(WRITTEN PROBLEM) Write down the Pennsylvania solar text word for word, everything from "Last month Governor" down to "the Pennsylvania market.".

[BEGIN DOCUMENT TEXT]

Last month Governor Edward Rendell wrote an opinion piece supporting an increase to the existing SREC program in Pennsylvania. The Bill is currently off the table, but will likely resurface later this year. Though we are hopeful that Pennsylvania steps up its solar goals, this Bill, as written sets a scary precedent: it essentially disqualifies any solar facilities from out-of-state that have been previously approved to generate and sell SRECs in the Pennsylvania market.
There is no doubt that the Solar Renewable Energy Certificate programs in Pennsylvania and other states, such as New Jersey, have been a major catalyst for solar development. Despite the success of these programs, one key challenge remains prominent in the daily efforts of installers and integrators looking to develop projects: long-term SREC financing. This is particularly the case for larger projects that require lending from banks. Without a long-term SREC project with an accredited buyer, many of these projects do not get done. Load-serving entities are the only credit worthy counter-parties in this market since they ultimately need to buy the SRECs to comply with state laws. The problem is that they only have short-term electricity supply contracts into the state and therefore are loath to enter into long-term SREC contracts for risk of exposure to the liability should their electricity supply contracts not be renewed.

[END DOCUMENT TEXT]
[BEGIN MATERIAL PROVIDED]

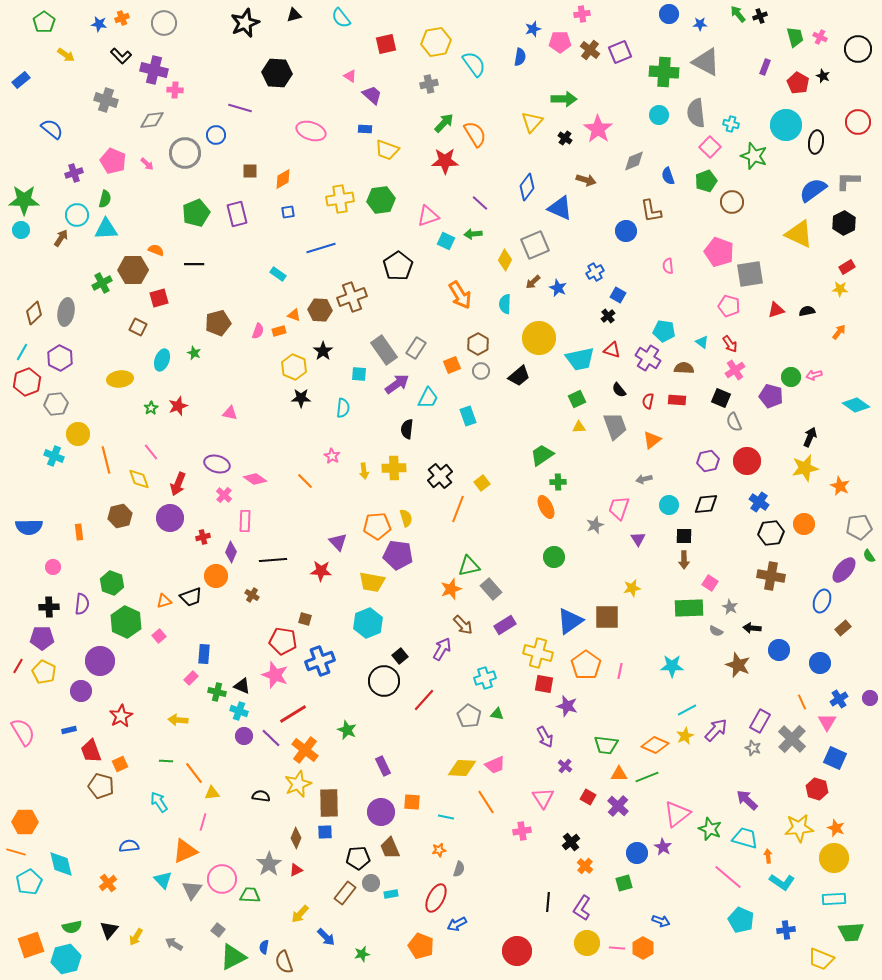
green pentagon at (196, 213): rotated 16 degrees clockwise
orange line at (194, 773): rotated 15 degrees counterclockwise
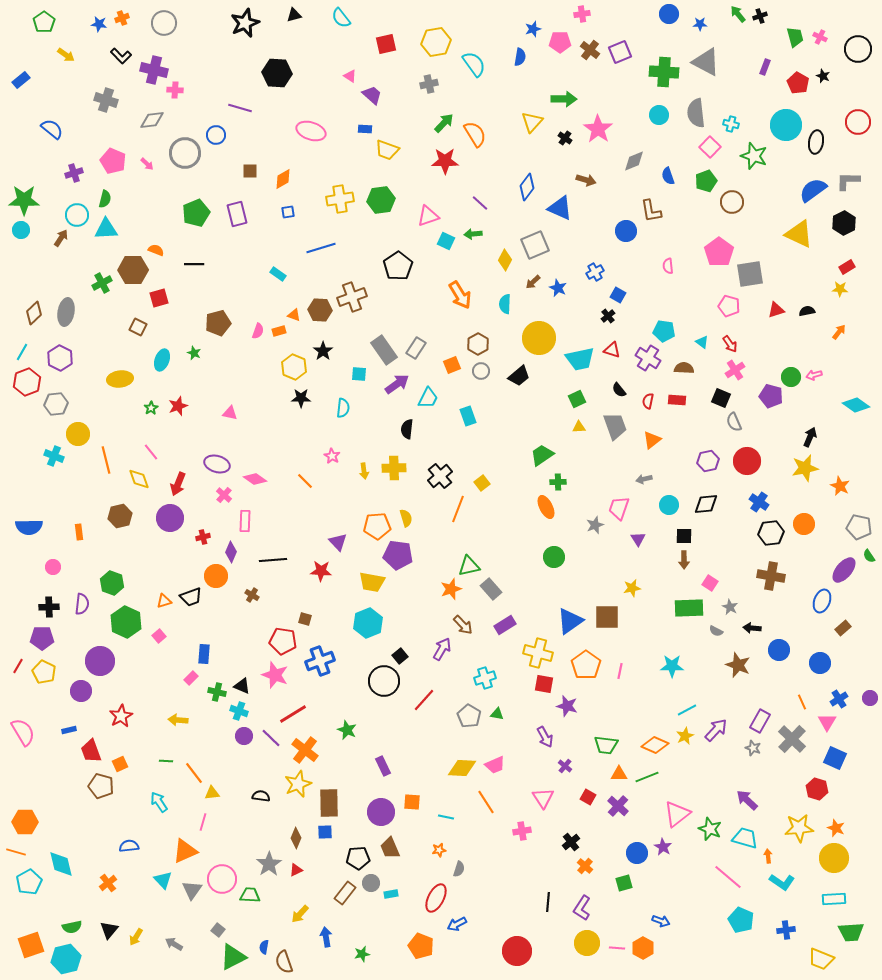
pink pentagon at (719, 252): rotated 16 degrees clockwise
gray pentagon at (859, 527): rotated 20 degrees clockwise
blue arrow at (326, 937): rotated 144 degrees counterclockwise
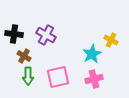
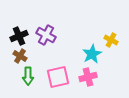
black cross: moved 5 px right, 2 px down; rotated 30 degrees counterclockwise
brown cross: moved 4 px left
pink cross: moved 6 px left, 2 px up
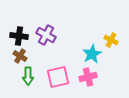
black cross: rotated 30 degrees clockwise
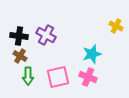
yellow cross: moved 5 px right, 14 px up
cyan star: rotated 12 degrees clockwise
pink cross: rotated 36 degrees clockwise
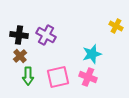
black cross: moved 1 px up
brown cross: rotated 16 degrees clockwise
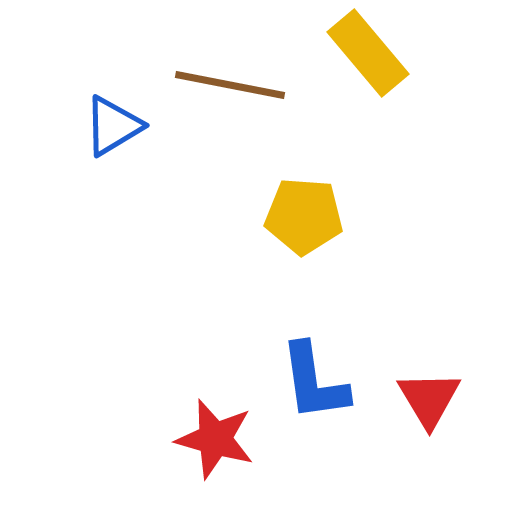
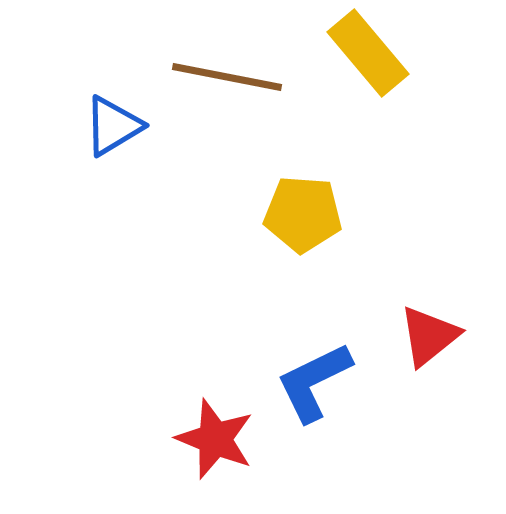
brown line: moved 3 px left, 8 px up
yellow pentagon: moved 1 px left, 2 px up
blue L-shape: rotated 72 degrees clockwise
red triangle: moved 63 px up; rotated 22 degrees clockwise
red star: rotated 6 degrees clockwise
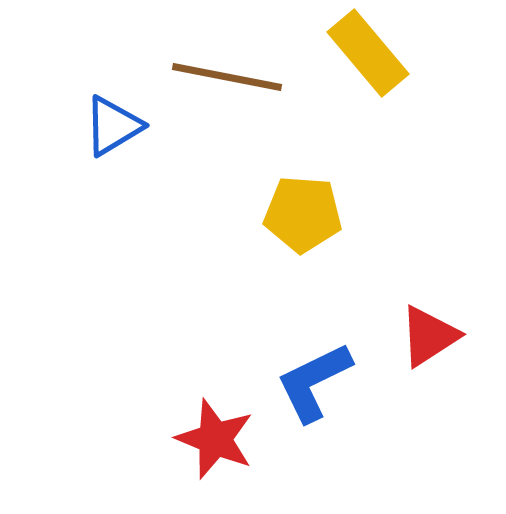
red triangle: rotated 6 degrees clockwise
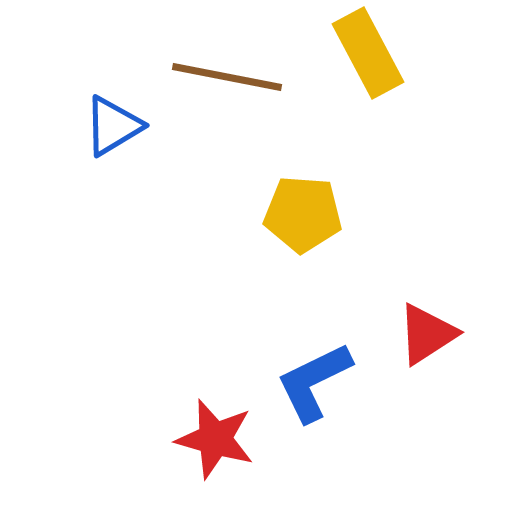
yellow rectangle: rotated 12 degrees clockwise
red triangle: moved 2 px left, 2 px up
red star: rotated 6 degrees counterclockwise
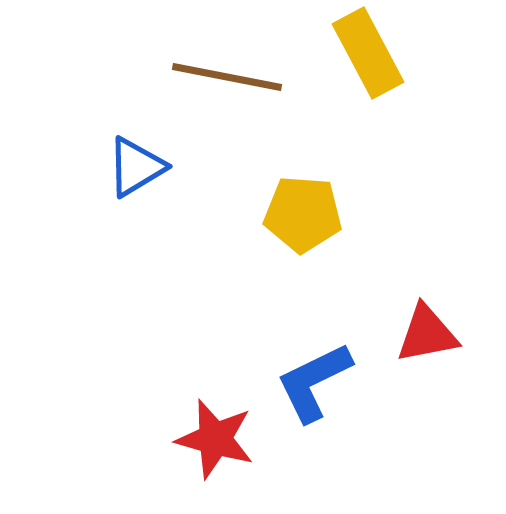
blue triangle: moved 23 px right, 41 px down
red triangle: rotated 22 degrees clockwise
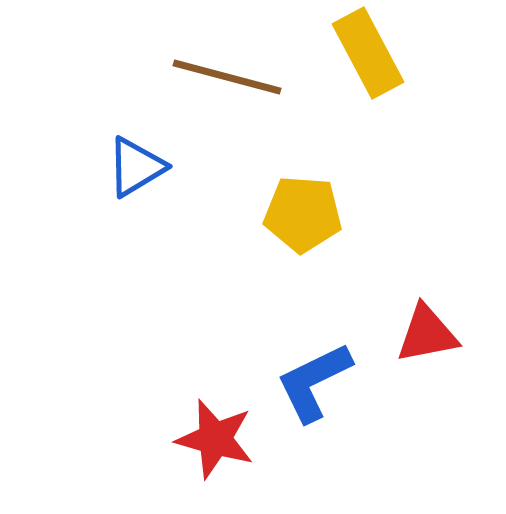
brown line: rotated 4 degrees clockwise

[END MATERIAL PROVIDED]

(PROBLEM SOLUTION)
Last month Governor Edward Rendell wrote an opinion piece supporting an increase to the existing SREC program in Pennsylvania. The Bill is currently off the table, but will likely resurface later this year. Though we are hopeful that Pennsylvania steps up its solar goals, this Bill, as written sets a scary precedent: it essentially disqualifies any solar facilities from out-of-state that have been previously approved to generate and sell SRECs in the Pennsylvania market.